Wilcoxon’s suit, however, alleges “the personal politics of the State Director of Elections and his personal affiliations to the Mike Duggan for Mayor Committee has caused him to continue to purposely misconstrue and interpret Michigan Election Law in an effort to assist the candidate of his choice.”  Thomas would not expressly answer questions from the Michigan Citizen regarding his relationship with Mike Duggan.

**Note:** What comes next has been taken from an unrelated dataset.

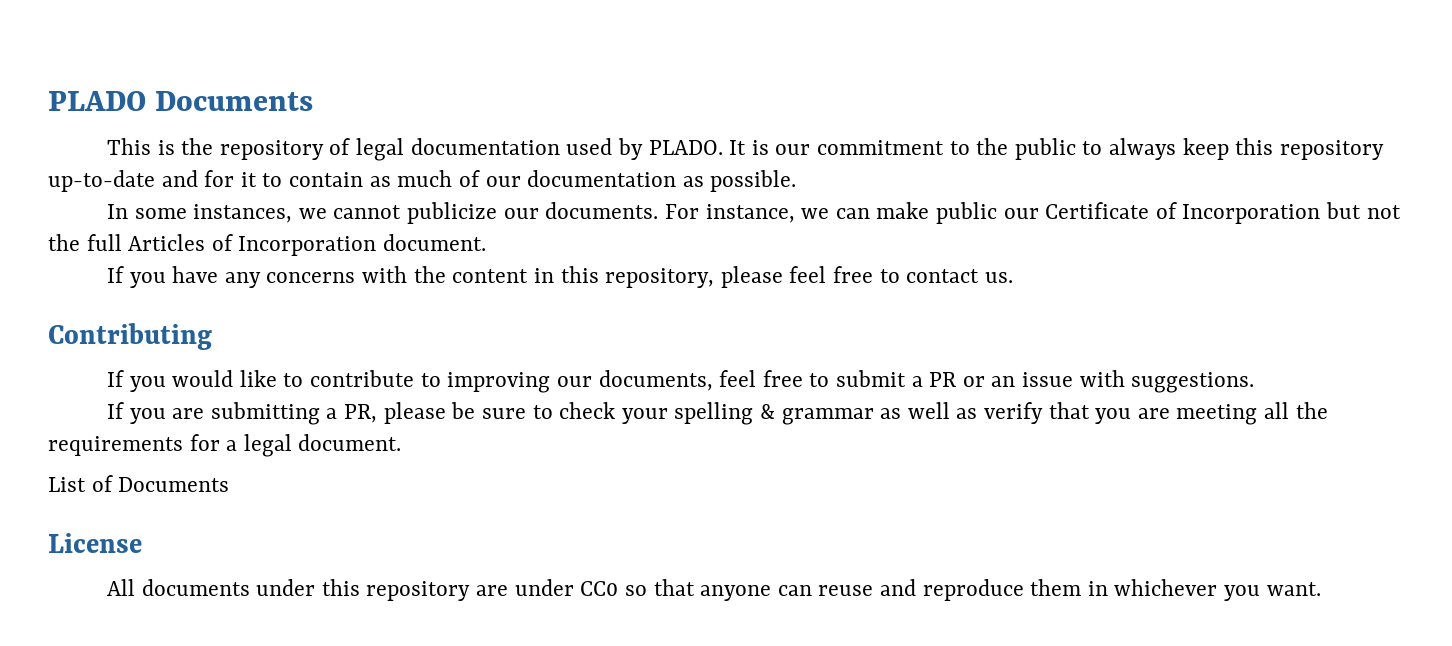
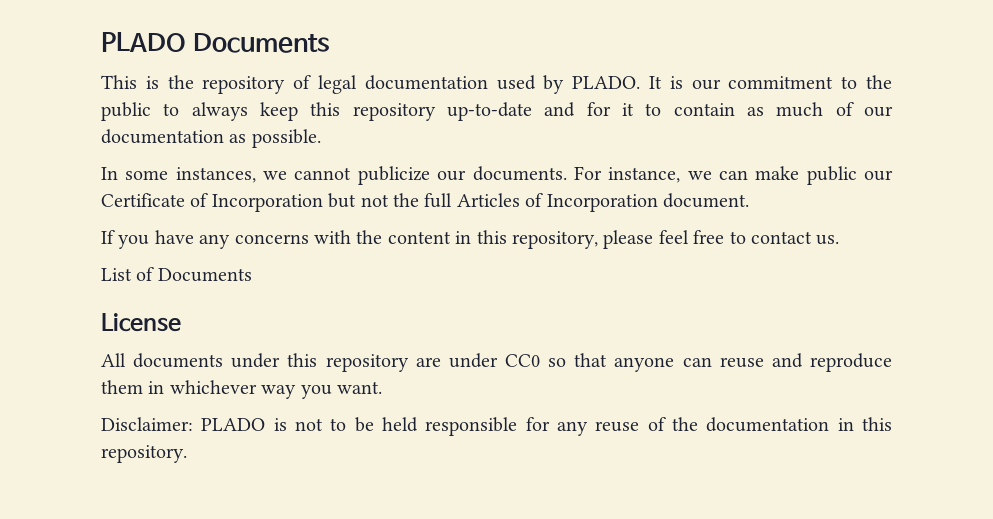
[48,323,212,350] [106,370,1255,393] [106,402,1328,425] [48,434,402,457] // Contributing // If you would like to contribute to improving our documents, feel free to submit a PR or an issue with suggestions. // If you are submitting a PR, please be sure to check your spelling & grammar as well as verify that you are meeting all the requirements for a legal document. -> (840, 240) none
(1218, 587) none -> [261,385,297,399] way
(1321, 589) none -> [101,417,893,436] [101,445,187,463] // Disclaimer: PLADO is not to be held responsible for any reuse of the documentation in this repository.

Wilcoxon says there is more at stake than the results of this particular primary contest. “The fact of the matter is, the Michigan legislature did a very poor job of drafting the legislation; they did not obviously anticipate the kind of scenario we’re now confronted with,” she said. “The question becomes: what if this happens in let’s say 25 cities around the state of Michigan in our next election cycle?  The state cannot clone itself and be in 25 places.  Are we going to have the integrity of our elections placed in the hands of private contractors? Who is going to be responsible for certifying elections in the state of Michigan? We cannot allow the state to haphazardly create rules and decide how it’s going to certify elections without some legal base for it.”

As this article was being published, the Michigan Court of Appeals granted Attorney General Bill Schuette’s motion to overturn Judge Draganchuk’s order. The appeals court reversed the judge’s decision and vacated the temporary restraining order.
The court wrote in its decision that the motion for stay is “denied as moot,” since the Board had already reviewed the votes in question.
The board will certify the election Sept. 3.